Nolan, der auf dem letzten "Ayreon" Album "Into The Electric Castle" einen kurzen Gastpart hatte, wurde vielleicht von dem Holländer inspiriert, eine eigene Progrock-Oper zu schreiben. Zumindest präsentiert sich Jabberwocky stellenweise in einem ähnlichen Gewand wie Ayreons Konzeptalben. Und somit ist klar, woran sich Nolan & Wakeman messen müssen.

Das Album beginnt mit leisem Wind und schon setzt auch Rick Wakemans Stimme ein, er rezitiert die erste Strophe von Carrolls Gedicht und verbindet die einzelnen Stücke auf dem Album, indem er nach beinahe jedem Lied eine weitere Strophe vorliest, was auch den Fortgang der Geschichte andeutet.

Es folgt eine klassische Keyboardfanfare (was auch bereits Erinnerungen an Ayreons erstes Album wach werden läßt) und danach ein schönes Keyboardintro, das sich leicht an die zuerst gespielte Fanfare anlehnt.
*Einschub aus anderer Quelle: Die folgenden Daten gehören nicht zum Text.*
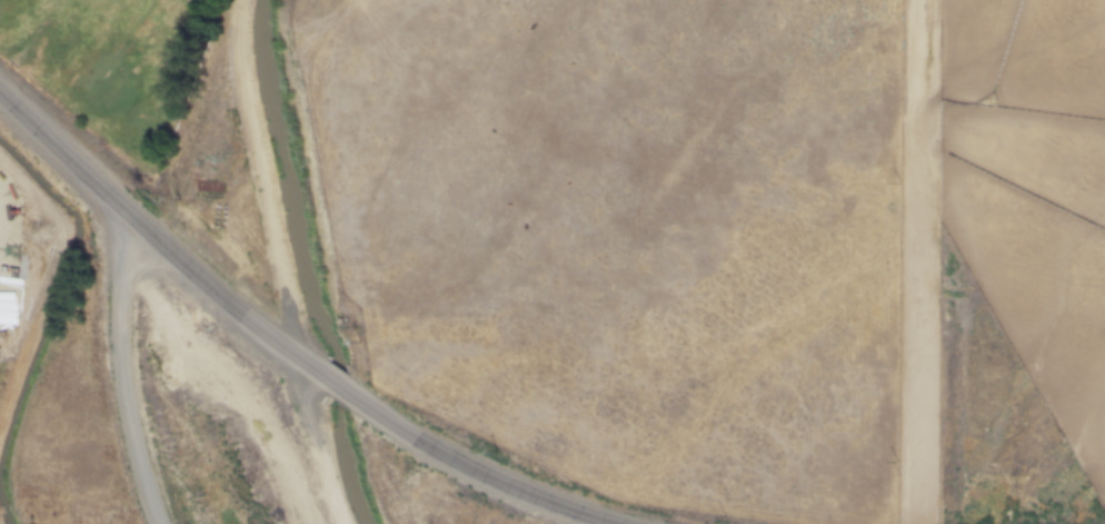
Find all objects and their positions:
crop: (106, 61)
road: (315, 202)
road: (2, 213)
road: (156, 241)
road: (909, 262)
road: (282, 264)
road: (122, 377)
road: (335, 386)
road: (229, 391)
road: (474, 470)

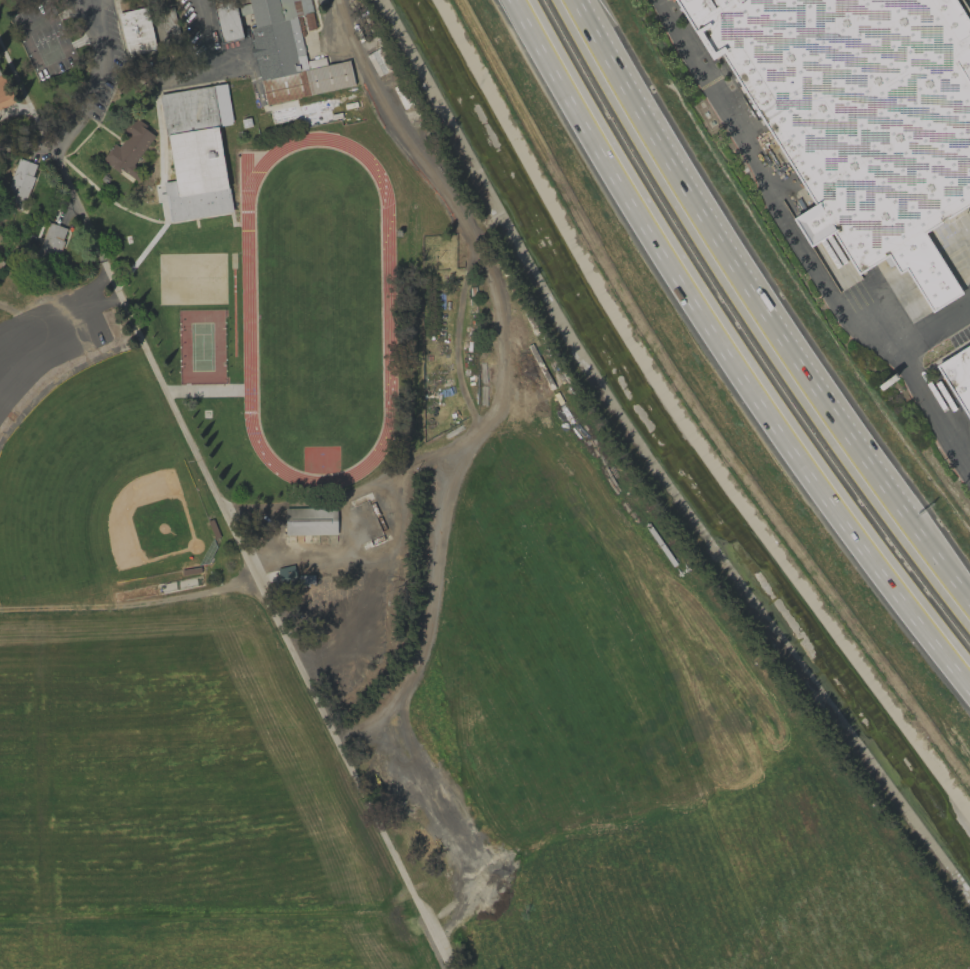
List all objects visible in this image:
road: (80, 4)
road: (198, 11)
building: (227, 20)
building: (136, 31)
building: (288, 53)
building: (4, 94)
building: (858, 115)
building: (129, 149)
building: (196, 152)
building: (19, 181)
road: (766, 188)
building: (51, 239)
building: (1, 263)
road: (729, 265)
road: (58, 303)
road: (728, 351)
road: (909, 370)
road: (498, 377)
building: (957, 379)
road: (213, 489)
building: (310, 521)
road: (937, 564)
building: (286, 576)
road: (129, 603)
Es setzt die erste Gesangsrolle ein: "The Boy" (der Held in der Geschichte, der den bösen Jabberwock zur Strecke bringt). Dieser Part klingt, wie schon das Intro, ein wenig mittelalterlich und versetzt den Zuhörer sofort in die Atmosphäre, die das Album prägen soll.

Allerdings setzen Nolan & Wakeman dabei weniger auf Bombast oder spacige Keyboardparts wie das hier als Referenz herangezogene Debutalbum von Ayreon. Es klingt insgesamt ein wenig geradliniger.
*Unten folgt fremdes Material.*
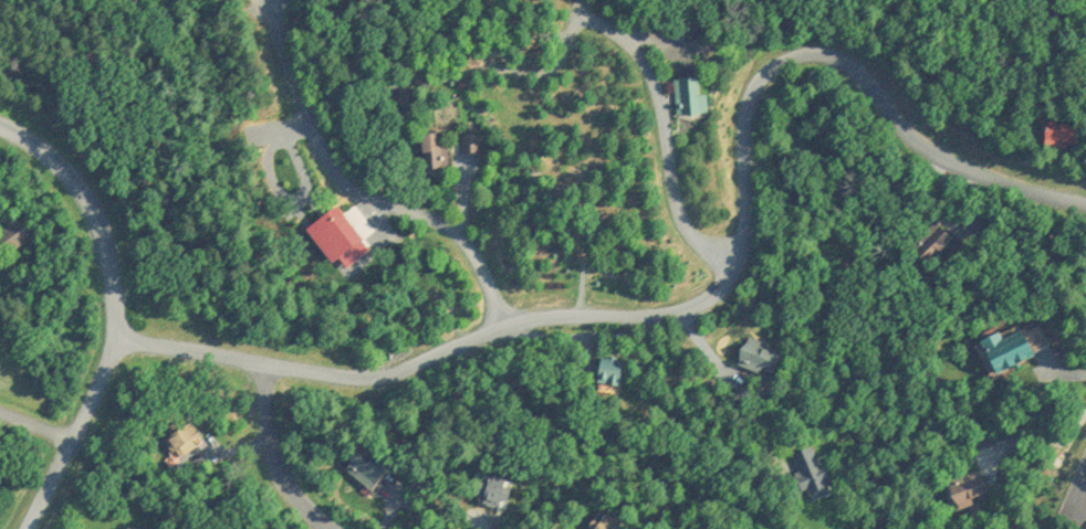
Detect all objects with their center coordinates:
building: (689, 95)
road: (664, 129)
building: (1062, 132)
building: (470, 140)
building: (433, 147)
road: (354, 192)
building: (13, 231)
road: (709, 292)
road: (111, 313)
building: (759, 352)
building: (609, 366)
road: (35, 421)
building: (183, 436)
road: (1040, 448)
road: (279, 456)
building: (366, 463)
building: (967, 484)
building: (493, 492)
road: (1080, 493)
building: (606, 521)
building: (134, 527)

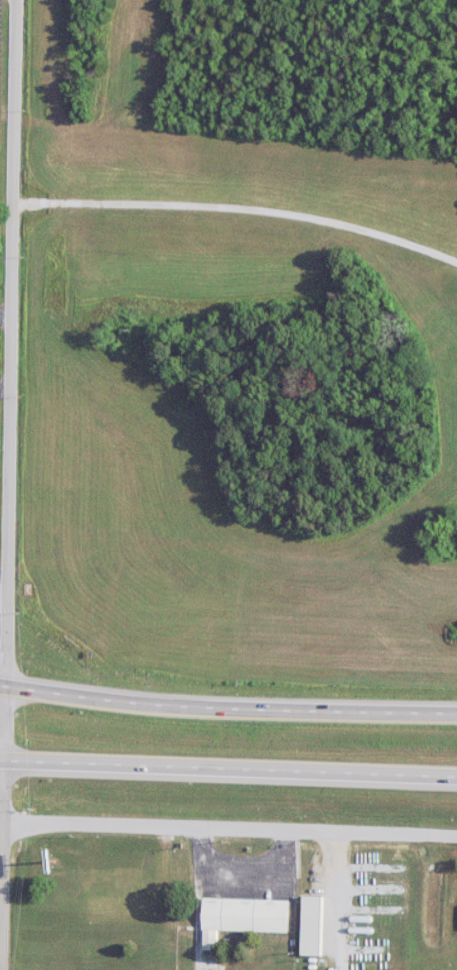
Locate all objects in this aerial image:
road: (239, 208)
road: (12, 345)
road: (227, 710)
road: (5, 726)
road: (228, 770)
road: (213, 829)
road: (2, 866)
building: (244, 915)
Dies bestätigt auch das zweite Lied "Coming To Town", das sehr rockig und dynamisch klingt. Mir geht der Song ins Blut über, er ist zwar nicht sonderlich komplex oder sonst wie übermäßig progressiv, aber einfach in seiner Flottheit sehr gelungen. Das kurze Stück hat in der Mitte den ersten kurzen und dem allgemeinen Tempo des Songs entgegenwirkenden langsamen Gesangsteil von Tracy Hitchings, die "The Girl" darstellt (das Mädchen, das vorm Jabberwock gerettet wird). Danach folgt ein nettes Keyboardsolo, das sogar ein wenig jazzig klingt und mir gut gefällt.

"Dangerous World" hingegen beginnt wieder sehr klassisch, mit Cembaloklang und zu diesen barocken Tönen hört man nun den Jabberwock mit seinem irgendwie komödiantisch klingenden Sprechgesang - in diesem Teil hat das Lied fast ein wenig Musicalcharakter.
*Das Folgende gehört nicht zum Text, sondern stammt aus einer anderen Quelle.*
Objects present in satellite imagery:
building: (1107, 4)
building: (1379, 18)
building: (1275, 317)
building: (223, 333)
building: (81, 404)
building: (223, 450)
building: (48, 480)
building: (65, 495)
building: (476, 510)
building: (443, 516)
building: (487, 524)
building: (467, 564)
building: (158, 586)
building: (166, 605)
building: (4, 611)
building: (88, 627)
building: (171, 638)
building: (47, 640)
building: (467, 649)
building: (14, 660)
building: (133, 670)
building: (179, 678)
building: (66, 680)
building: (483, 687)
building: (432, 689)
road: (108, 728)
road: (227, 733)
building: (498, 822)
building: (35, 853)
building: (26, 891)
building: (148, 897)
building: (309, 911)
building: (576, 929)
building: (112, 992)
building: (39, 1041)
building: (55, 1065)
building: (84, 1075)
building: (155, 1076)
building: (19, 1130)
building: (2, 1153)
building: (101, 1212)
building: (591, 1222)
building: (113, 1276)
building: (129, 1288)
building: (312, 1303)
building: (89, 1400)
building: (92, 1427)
Die folgende Passage weist dagegen eine sehr schöne, fast poppige Melodie auf und Tracy Hitchings zeigt ihr ganzes Talent. Ihre Stimme klingt einerseits zart, dann aber auch wiederum voller Kraft und obwohl "Dangerous World" hier eigentlich mehr ein gewöhnliches Rocklied mit Mainstreamcharakter ist, gefällt es mir gut. Es gibt auch ein erstes, kurzes, Gitarrensolo von Peter Banks - ansonsten agiert die E-Gitarre mehr im Hintergrund.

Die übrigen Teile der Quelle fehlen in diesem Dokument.